What is the correct compiler response to the code below? Mine compiles this
happily and silently (with the #if evaluating to true, naturally). An error
would be helpful.
// MONITOR_CORE.CPP
// oops, forgot to #include header that #defines
// constants REACTOR_TYPE & REACTOR_OLD_MODEL
void MonitorReactorCore()
{
#if REACTOR_TYPE == REACTOR_NEW_MODEL
// nothing to do
// monitored by hardware, with auto-shutdown
#else // REACTOR_OLD_MODEL
if(CoreOverTemperature())
ShutDownReactor();
#endif
// more monitoring code
}
David
P.S. I could not locate the answer in "The C++ Programming Language" (3rd
ed.) 18 5660
"David White" <no.email@provided> wrote in message
news:Io******************@nasal.pacific.net.au... // constants REACTOR_TYPE & REACTOR_OLD_MODEL
REACTOR_NEW_MODEL that should be
David
On Thu, 03 Jul 2003 20:18:44 +1000, David White wrote: What is the correct compiler response to the code below? Mine compiles this happily and silently (with the #if evaluating to true, naturally). An error would be helpful.

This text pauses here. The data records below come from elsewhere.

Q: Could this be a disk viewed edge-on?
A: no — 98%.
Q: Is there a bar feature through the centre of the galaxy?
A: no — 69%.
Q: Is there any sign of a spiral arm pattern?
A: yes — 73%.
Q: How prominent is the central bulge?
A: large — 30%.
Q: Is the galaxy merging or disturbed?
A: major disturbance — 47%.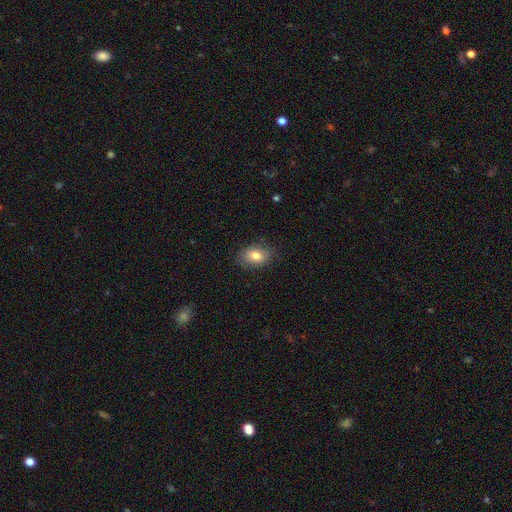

// MONITOR_CORE.CPP // oops, forgot to #include header that #defines // constants REACTOR_TYPE & REACTOR_OLD_MODEL
#ifndef REACTOR_TYPE
#error REACTOR_TYPE not defined
#endif
void MonitorReactorCore()
[snip]
P.S. I could not locate the answer in "The C++ Programming Language" (3rd ed.)
page 813
hth
NPV
David White wrote: What is the correct compiler response to the code below? Mine compiles this happily and silently (with the #if evaluating to true, naturally). An error would be helpful.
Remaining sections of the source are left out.